If you’re on desktop, download FreeTube. No more ads, ever. No more jittery youtube videos even though you have 300mbs down, you can download any video in app at max speeds, and its not algorithm fed. I imported my subscriptions, and now if I want to see something new I can use the not broken search function. Its like early early youtube and its wonderful!
Freetube is great but it’s also a source of endless frustration. Like if you walk away from your computer the stream times out and it won’t resume. Then it says “reload” and they never implemented a reload button so you have to navigate to something else. Except their navigation doesn’t work quite right so sometimes if you click too fast it stays on the new page after you try to go back to the one you wanted to reload. Rawr. (GitHub issues 1005, 1425, 1500, 1958, 4062, 4409, 5019, 5152, 6136, 6201)
I use youtube-local which is great, but it’s more susceptible to breakage which is why I’m currently back on freetube and very very very frustrated.
In Freetube, reload is ctrl-R on Linux and Windows, and cmd-R on Mac. I have experienced the fact that if you leave a video paused for a long time (hours) then you need to refresh. If you have history active, after refreshing the video will resume from where you left, which by the way is better then actual YouTube where it will often resume from an earlier timestamp. I have not experienced the other issues you mentioned.
Yeah I learned that when I looked up the issue number, very disappointed that it’s Ctrl+R instead of the canonical reload button for the last 30 years (F5). :(
Since you knew Ctrl+r you wouldn’t experience those issues. That’s a side effect of “reload” without a reload button.
It’s a bit of a faff, but I use FreeTube to grab the URLs which I then drop into a yt-dlp command that I use to download my subscriptions to watch on Plex on my Apple TV. Works a treat, though I wish I could get Plex to display them properly.

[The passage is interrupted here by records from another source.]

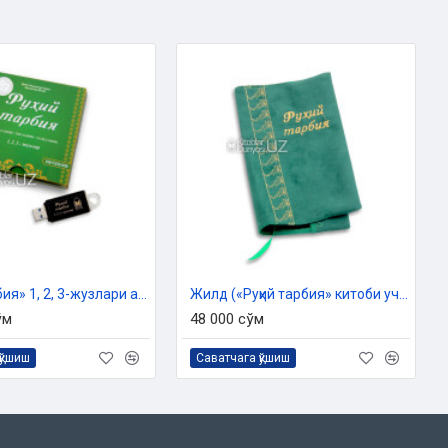
«Руҳий тарбия» 1, 2, 3-жузлари аудиоси (usb-flash)
Жилд («Руҳий тарбия» китоби учун)
ўм
48 000 сўм
қўшиш
Саватчага қўшиш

Why not just use tubesync? There’s another one like youtube archivist or something as well. If you already have a Plex server you probably have the skills to set it up.
https://github.com/meeb/tubesync
Here’s the other that I’m aware of https://github.com/tubearchivist/tubearchivist
I found tubesync kinda needs to be run on vpn if you don’t want YouTube to ban you during the initial sync, I assume the same is true for archivist. Works fine after that first sync tho (I’m actually using as an archive since people tend to take their stuff down once they change hobbies for some reason, so I literally was archiving whole channels).
Yeah, I’m aware of both of them but have spent a ridiculous amount of time trying to figure out how to get them to work. I’m fairly new to Linux, and the instructions for both seem to assume a certain amount of expertise.
Oh, and as I type this I’ve remembered that I did manage to get one of them to work, but something to do with the way it downloads the videos means that you need to install a Plex plugin of some description because Plex won’t recognise the metadata or some shit.
So for the time being I’m happy enough to fanny about with my manual method. Between my wife and I it takes up about ten minutes every couple of days, and that’s ok.